The world is dying. If one can indulge the melodrama of this statement long enough, it seems pretty apt; nationalism and alt-right rhetoric are on the rise, threats of nuclear enrichment are being launched left and right, and the Amazon is literally on fire. It’s a time to be alert and somewhat anxious. No contemporary series reflects this existential dread better than Dark, a show which broods on the inevitability of human nature.
Stylistically, Dark is gorgeous. The small and geographically ambiguous town of Winden is introduced with a slow pan over its outskirts, an endless thicket of trees. Its residents interact in forests, bunkers, dark caves, small rooms in compact homes; spaces so intimate they feel claustrophobic. Spools of dread develop alongside a tense and minimal soundtrack, replete with the faint thrum of chimes and synths. A particularly unsettling score opens with a string of gasps, as if straining for air. The sounds play over trademark split screen shots attuned to shifts in time or expression, like bicycles swimming through trees, or eyes peeking through a curtain of hair.
For those who need a quick recap, the Netflix Original darling of 2017– billed as the German lovechild of Stranger Things and Back to the Future— centres a series of disappearing children which recurs in multiple timelines of a small town. Time-travel complicates this: missing children stay missing because their bodies are deposited in a different time. In the laws of this universe, time forms a deterministic loop. Police investigations and familial inquests of these disappearances prove futile, dredging up pieces which only make sense beyond the context of their lives, slotted in the greater arc of time. This helplessness is familiar, as well as uncannily satisfying; piecing every timeline together feels like finally achieving a sense of objectivity, like observing fruit flies in a petri dish.
The second season of Dark expands on this generational study, examining its flies– and the relationships between them– much more closely. Key figures include Egon (Christian Pätzold), a main figure deepened across time as a sympathetic policeman, husband, and father, and Ulrich (Oliver Masucci), who we revisit as a sedated, white-haired man committed to a psychiatric ward in 1953. Jonas (Louis Hofman) shines as an time-traveling altruist, trading his displacement in 1986 for the dystopian wasteland of 2053. The series contains more timelines than ever before, largely owed to multiple Jonases competing against one another (and themselves). The attention to historical accuracy is a definite plus; I was heavily amused when, upon stumbling into the idyllic wheat fields of 1921, Jonas is mistaken for a victim of shell shock. Continuing Jonas’ efforts is his older, more bedraggled counterpart (Andreas Pieschmann), who reunites with Teen Jonas’s mother in a bizarre and touching scene only made possible by Dark’s messed up timelines.
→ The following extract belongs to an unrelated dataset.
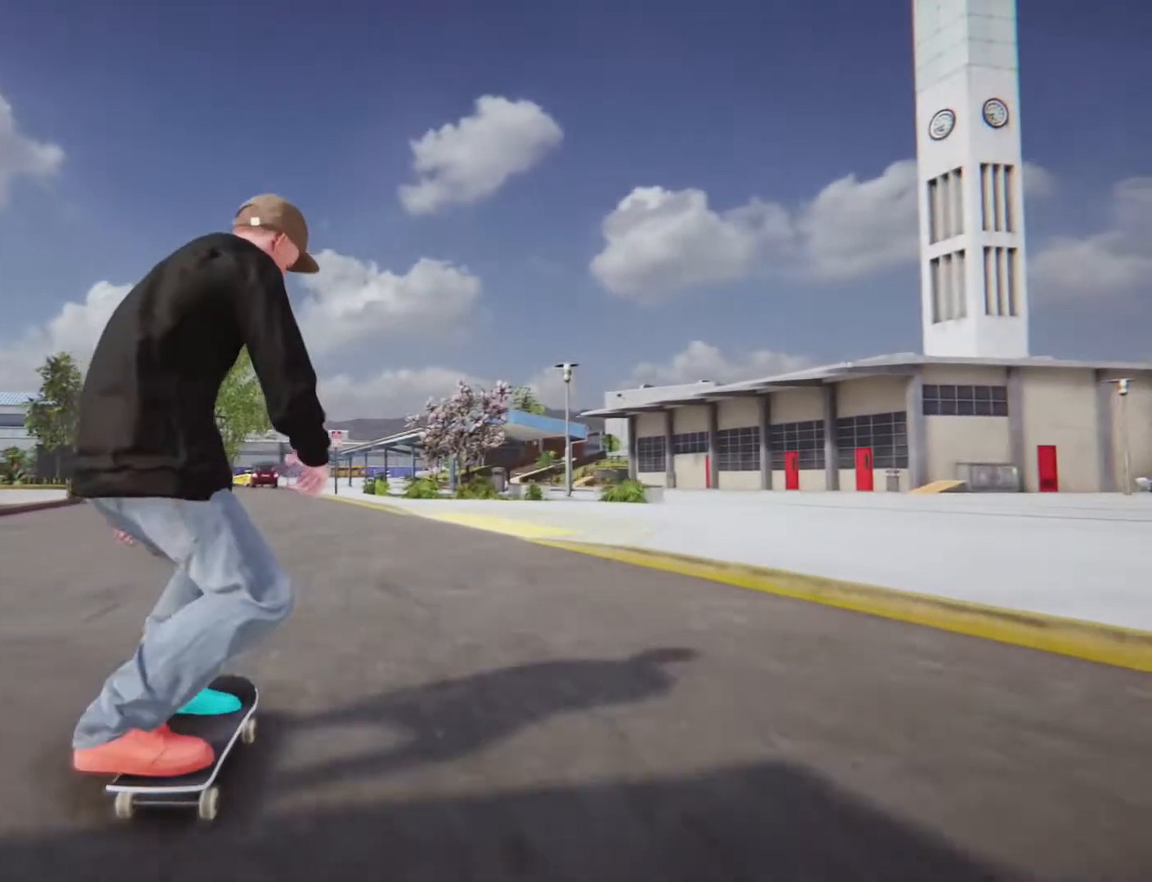
Gameplay with a controller (PlayStation layout); each line is a JSON object with the inputs held at the frame after it. "events" lists button and stick changes between this image and that frame as [ms after this image, input, new state], when the widget could be followed in between. Not read: L1 L3 R3.
{"buttons": [], "left_stick": "up", "right_stick": "down", "events": [[150, "left_stick", "left"], [350, "left_stick", "up"], [450, "right_stick", "down"]]}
There are a lot of these strange moments in Dark, since the intricate plot line relies on small-town intimacy for much of its complexity. A trademark of the show is tangling people into Oedipal relationships you’d usually only expect from a commune, which I’m largely a fan of. I will never get tired of discovering that two characters are related in some fucked up way. Next season, I’m excited for the show’s big flourish to reveal that a character is the only child of themselves.